* begin Given records *
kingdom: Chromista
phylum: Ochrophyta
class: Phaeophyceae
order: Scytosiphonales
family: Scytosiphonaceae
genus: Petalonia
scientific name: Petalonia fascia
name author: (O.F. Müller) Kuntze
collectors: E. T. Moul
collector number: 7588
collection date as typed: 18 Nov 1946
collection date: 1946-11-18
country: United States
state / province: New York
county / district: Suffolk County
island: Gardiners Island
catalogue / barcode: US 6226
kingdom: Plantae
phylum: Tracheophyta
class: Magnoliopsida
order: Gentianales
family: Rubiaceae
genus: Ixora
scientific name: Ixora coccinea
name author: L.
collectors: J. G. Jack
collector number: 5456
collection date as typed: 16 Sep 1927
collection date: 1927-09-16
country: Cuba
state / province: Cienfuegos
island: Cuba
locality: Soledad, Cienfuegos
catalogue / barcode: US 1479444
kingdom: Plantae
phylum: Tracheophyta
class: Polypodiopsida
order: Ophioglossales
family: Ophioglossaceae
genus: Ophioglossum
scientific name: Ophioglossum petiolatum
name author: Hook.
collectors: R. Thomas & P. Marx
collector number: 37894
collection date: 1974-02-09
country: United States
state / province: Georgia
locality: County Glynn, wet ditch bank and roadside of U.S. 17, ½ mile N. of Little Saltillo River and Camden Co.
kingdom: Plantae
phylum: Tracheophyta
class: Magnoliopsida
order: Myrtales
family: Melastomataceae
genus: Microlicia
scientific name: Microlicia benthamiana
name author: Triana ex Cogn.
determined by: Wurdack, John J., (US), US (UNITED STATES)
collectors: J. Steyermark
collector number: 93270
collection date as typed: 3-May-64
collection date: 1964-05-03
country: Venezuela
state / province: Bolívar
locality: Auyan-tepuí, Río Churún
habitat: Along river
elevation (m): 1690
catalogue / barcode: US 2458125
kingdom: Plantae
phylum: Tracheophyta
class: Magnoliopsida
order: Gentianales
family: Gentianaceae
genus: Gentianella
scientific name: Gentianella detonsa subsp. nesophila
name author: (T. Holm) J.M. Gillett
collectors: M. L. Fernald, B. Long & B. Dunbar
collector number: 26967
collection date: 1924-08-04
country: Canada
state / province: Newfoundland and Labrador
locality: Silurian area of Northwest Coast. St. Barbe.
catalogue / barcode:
* end Given records *
Could you render the data from its first line up to and including the line with "determined by: Wurdack, John" as a JSON list of strings, with one string per line and blank lines omitted?

[
  "kingdom: Chromista",
  "phylum: Ochrophyta",
  "class: Phaeophyceae",
  "order: Scytosiphonales",
  "family: Scytosiphonaceae",
  "genus: Petalonia",
  "scientific name: Petalonia fascia",
  "name author: (O.F. Müller) Kuntze",
  "collectors: E. T. Moul",
  "collector number: 7588",
  "collection date as typed: 18 Nov 1946",
  "collection date: 1946-11-18",
  "country: United States",
  "state / province: New York",
  "county / district: Suffolk County",
  "island: Gardiners Island",
  "catalogue / barcode: US 6226",
  "kingdom: Plantae",
  "phylum: Tracheophyta",
  "class: Magnoliopsida",
  "order: Gentianales",
  "family: Rubiaceae",
  "genus: Ixora",
  "scientific name: Ixora coccinea",
  "name author: L.",
  "collectors: J. G. Jack",
  "collector number: 5456",
  "collection date as typed: 16 Sep 1927",
  "collection date: 1927-09-16",
  "country: Cuba",
  "state / province: Cienfuegos",
  "island: Cuba",
  "locality: Soledad, Cienfuegos",
  "catalogue / barcode: US 1479444",
  "kingdom: Plantae",
  "phylum: Tracheophyta",
  "class: Polypodiopsida",
  "order: Ophioglossales",
  "family: Ophioglossaceae",
  "genus: Ophioglossum",
  "scientific name: Ophioglossum petiolatum",
  "name author: Hook.",
  "collectors: R. Thomas & P. Marx",
  "collector number: 37894",
  "collection date: 1974-02-09",
  "country: United States",
  "state / province: Georgia",
  "locality: County Glynn, wet ditch bank and roadside of U.S. 17, ½ mile N. of Little Saltillo River and Camden Co.",
  "kingdom: Plantae",
  "phylum: Tracheophyta",
  "class: Magnoliopsida",
  "order: Myrtales",
  "family: Melastomataceae",
  "genus: Microlicia",
  "scientific name: Microlicia benthamiana",
  "name author: Triana ex Cogn.",
  "determined by: Wurdack, John J., (US), US (UNITED STATES)"
]